- Exercise -
Copy each line of the data below with the word "globale".

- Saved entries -
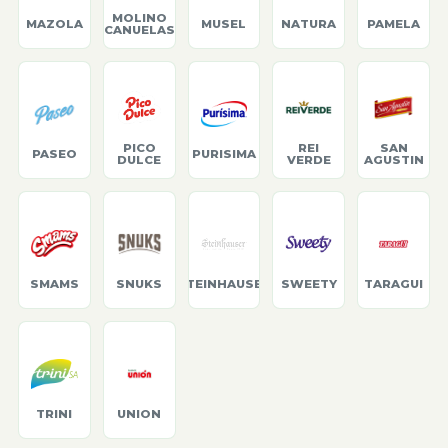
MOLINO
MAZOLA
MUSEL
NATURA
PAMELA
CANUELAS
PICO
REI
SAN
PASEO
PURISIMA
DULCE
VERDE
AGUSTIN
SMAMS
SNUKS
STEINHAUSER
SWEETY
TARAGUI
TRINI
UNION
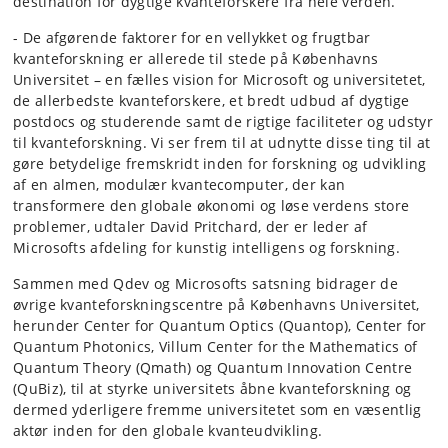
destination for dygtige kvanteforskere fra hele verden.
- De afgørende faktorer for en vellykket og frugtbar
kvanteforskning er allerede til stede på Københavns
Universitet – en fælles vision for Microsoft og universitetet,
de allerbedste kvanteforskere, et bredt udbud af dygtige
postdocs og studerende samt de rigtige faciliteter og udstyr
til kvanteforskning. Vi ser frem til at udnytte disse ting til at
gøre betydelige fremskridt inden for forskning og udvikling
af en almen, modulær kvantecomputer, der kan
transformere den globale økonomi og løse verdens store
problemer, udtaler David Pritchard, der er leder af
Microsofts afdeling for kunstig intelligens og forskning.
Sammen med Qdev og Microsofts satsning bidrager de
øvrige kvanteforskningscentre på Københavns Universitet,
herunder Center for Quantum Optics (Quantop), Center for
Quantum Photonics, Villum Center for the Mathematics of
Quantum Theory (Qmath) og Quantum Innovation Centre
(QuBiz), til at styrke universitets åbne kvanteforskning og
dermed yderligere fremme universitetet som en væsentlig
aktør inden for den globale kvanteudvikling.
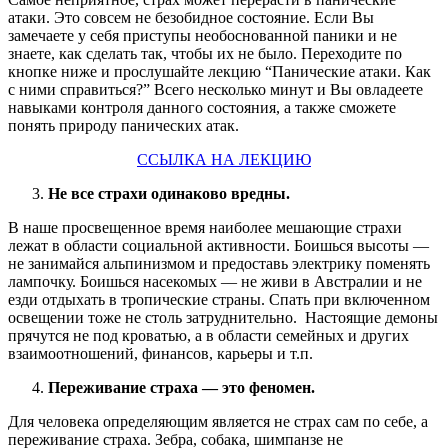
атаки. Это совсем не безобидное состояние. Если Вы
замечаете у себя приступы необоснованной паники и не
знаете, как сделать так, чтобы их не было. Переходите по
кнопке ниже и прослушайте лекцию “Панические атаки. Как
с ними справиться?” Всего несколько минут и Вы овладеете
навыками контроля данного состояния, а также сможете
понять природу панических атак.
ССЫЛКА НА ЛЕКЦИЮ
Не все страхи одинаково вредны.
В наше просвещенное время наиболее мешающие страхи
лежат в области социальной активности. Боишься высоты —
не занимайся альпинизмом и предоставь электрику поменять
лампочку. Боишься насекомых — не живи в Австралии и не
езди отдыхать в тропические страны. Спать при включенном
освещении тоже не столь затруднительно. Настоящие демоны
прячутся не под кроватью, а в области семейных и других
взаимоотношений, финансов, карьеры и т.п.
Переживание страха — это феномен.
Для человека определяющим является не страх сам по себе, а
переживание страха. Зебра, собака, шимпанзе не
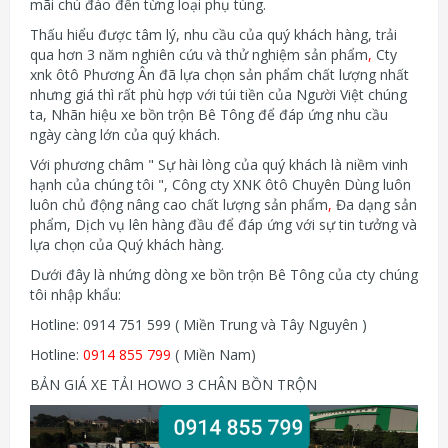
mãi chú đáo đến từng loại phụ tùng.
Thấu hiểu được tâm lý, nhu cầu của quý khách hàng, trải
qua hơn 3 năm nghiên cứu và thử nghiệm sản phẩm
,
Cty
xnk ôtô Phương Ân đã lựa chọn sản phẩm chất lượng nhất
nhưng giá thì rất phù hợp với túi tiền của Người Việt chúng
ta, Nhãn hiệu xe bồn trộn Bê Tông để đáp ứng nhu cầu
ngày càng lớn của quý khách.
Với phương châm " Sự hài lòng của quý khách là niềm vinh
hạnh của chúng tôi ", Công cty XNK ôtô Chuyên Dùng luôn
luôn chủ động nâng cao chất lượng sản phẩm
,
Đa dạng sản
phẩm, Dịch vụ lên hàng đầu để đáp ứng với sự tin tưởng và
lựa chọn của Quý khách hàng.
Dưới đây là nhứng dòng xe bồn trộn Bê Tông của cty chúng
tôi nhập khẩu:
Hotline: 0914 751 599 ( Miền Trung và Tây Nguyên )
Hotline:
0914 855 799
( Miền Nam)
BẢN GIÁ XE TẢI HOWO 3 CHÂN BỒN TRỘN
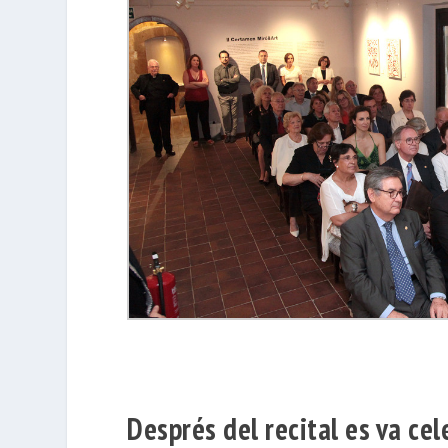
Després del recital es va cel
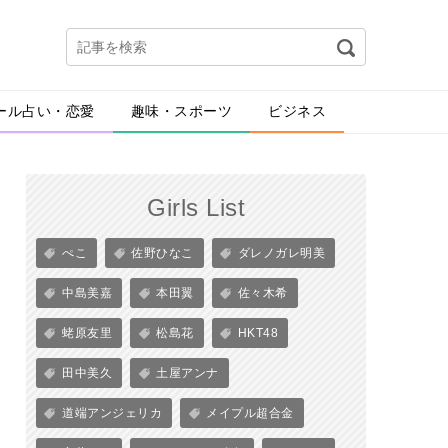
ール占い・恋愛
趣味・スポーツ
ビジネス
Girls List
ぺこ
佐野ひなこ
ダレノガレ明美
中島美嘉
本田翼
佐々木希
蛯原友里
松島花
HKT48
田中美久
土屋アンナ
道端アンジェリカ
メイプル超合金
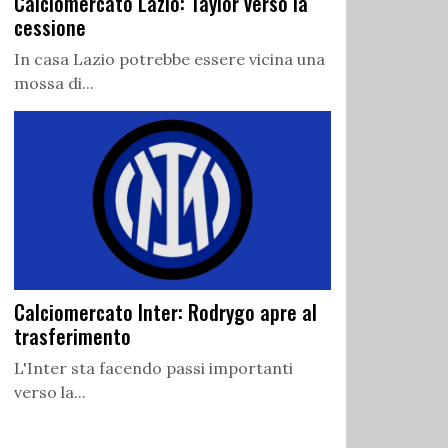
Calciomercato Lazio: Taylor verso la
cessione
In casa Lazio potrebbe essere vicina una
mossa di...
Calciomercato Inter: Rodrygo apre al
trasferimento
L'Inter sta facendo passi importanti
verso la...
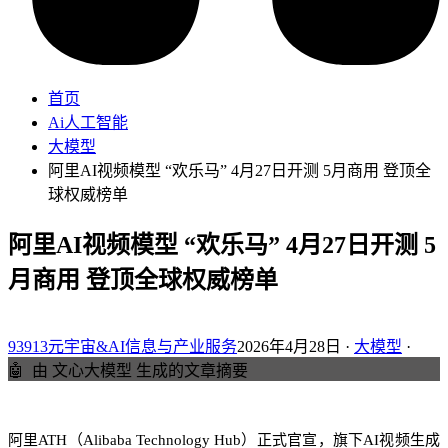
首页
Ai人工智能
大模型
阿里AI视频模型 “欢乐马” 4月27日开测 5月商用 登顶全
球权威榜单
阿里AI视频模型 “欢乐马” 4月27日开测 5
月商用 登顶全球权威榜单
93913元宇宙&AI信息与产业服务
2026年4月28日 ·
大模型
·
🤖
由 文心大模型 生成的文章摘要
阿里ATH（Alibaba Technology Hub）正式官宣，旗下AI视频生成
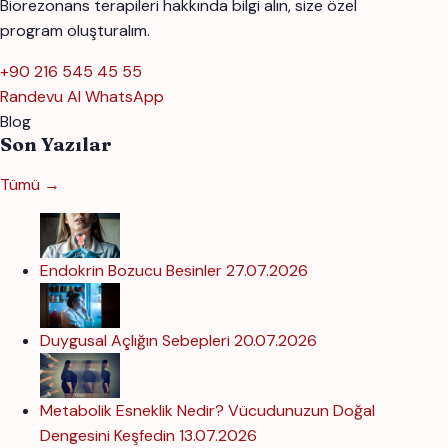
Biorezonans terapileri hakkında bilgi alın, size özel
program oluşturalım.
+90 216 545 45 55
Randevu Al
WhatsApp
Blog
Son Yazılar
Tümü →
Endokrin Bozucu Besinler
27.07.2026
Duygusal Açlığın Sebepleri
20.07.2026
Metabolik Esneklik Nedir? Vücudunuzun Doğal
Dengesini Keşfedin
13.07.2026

- Answer space -
transformere den globale økonomi og løse verdens store
aktør inden for den globale kvanteudvikling.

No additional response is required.